NEW ORLEANS (CN) - The 5th Circuit on Thursday blocked a federal judge's order that would have allowed same-sex couples in Mississippi to marry beginning next week.
A three-judge panel of the 5th Circuit said a detailed examination of the issue is needed "before a disruption of a long standing status quo."
In October, an LGBT rights group and two same-sex couples challenged the state's ban on gay marriage. The couples, both of whom are raising children, sued Mississippi in Federal Court, arguing the marriage ban violated the Equal Protection and Due Process Clauses of the Fourteenth Amendment.
U.S. District Judge Carlton Reeves overturned the ban, concluding in a Nov. 25 order that it "deprives same-sex couples and their children of equal dignity under the law."
Mississippi officials immediately filed an emergency motion to stay. Reeves' order would have permitted same-sex couples to walk down the aisle beginning on December 9.
In granting the state's request for a stay, U.S. Circuit Judge James E. Graves Jr. wrote that allowing same-sex marriages to proceed in Mississippi before oral arguments would create confusion.
"The inevitable disruption that would arise from a lack of continuity and stability in this important area of law presents a potential harm not just to Mississippi but to the plaintiffs themselves and to the public interest at large," Graves wrote in the four-page order.
The 5th Circuit agreed to expedite oral arguments before a full panel.

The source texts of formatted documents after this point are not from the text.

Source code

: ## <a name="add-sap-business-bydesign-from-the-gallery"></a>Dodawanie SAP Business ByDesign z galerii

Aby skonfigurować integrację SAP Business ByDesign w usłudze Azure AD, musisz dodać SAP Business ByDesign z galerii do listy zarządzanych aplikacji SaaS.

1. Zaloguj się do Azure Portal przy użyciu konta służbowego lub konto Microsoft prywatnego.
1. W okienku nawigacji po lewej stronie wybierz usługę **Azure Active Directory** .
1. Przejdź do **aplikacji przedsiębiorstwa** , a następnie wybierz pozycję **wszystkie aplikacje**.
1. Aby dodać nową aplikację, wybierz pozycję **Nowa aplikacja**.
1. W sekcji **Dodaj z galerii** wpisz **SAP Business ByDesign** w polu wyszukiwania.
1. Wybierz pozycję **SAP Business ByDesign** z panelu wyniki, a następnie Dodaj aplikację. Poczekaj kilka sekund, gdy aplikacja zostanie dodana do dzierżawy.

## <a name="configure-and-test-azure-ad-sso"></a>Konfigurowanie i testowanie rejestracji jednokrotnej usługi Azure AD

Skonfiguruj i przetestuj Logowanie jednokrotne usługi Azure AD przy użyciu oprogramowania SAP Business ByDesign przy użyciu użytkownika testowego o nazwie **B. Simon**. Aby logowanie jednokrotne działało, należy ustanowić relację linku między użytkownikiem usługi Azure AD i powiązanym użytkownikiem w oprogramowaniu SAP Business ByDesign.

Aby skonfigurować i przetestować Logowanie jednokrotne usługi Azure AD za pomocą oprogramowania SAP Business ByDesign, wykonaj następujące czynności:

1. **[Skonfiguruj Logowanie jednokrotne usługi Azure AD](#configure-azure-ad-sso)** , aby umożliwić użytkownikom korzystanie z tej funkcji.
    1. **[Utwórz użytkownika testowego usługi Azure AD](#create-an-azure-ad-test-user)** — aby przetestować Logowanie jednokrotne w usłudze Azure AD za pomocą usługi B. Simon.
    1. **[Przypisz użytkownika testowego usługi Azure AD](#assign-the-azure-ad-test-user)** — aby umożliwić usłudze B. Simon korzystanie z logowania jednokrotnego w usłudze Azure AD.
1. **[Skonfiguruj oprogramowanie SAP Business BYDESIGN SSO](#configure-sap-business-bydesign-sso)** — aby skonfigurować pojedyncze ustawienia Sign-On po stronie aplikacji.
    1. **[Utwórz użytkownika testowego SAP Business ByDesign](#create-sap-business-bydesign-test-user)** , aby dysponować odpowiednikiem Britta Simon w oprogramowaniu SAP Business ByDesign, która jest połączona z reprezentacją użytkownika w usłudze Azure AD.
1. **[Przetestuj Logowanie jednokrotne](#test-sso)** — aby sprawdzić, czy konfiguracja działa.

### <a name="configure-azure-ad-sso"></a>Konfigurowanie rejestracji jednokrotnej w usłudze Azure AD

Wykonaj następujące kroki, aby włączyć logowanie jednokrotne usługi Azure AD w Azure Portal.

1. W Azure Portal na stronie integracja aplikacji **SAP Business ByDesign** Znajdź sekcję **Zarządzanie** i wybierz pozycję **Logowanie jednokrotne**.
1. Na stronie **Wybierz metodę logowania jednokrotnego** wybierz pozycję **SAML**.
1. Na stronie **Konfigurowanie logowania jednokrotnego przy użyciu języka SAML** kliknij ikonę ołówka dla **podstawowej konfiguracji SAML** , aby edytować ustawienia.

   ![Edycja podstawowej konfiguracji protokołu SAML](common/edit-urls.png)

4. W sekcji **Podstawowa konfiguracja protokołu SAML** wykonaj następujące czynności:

The court is scheduled to hear oral arguments to similar challenges from Louisiana and Texas next month.
"Given that plaintiffs' claims will soon be heard in conjunction with these two other cases, a temporary maintenance of the status quo balances the possibility of this harm with the need to resolve plaintiffs claims in a manner that is both expeditious and circumspect," the order says.
Roberta Kaplan, lead counsel for the Campaign for Southern Equality, expressed disappointment in Thursday's decision, but said the group looks forward to presenting their arguments to the circuit.
"Our clients and other gay couples throughout Mississippi are of course disappointed that the 5th Circuit extended the stay of Judge Reeves' ruling," she said.
"However, we are confident that the 5th Circuit will affirm Judge Reeves' opinion so that marriages can begin in Mississippi as soon as possible," Kaplan added.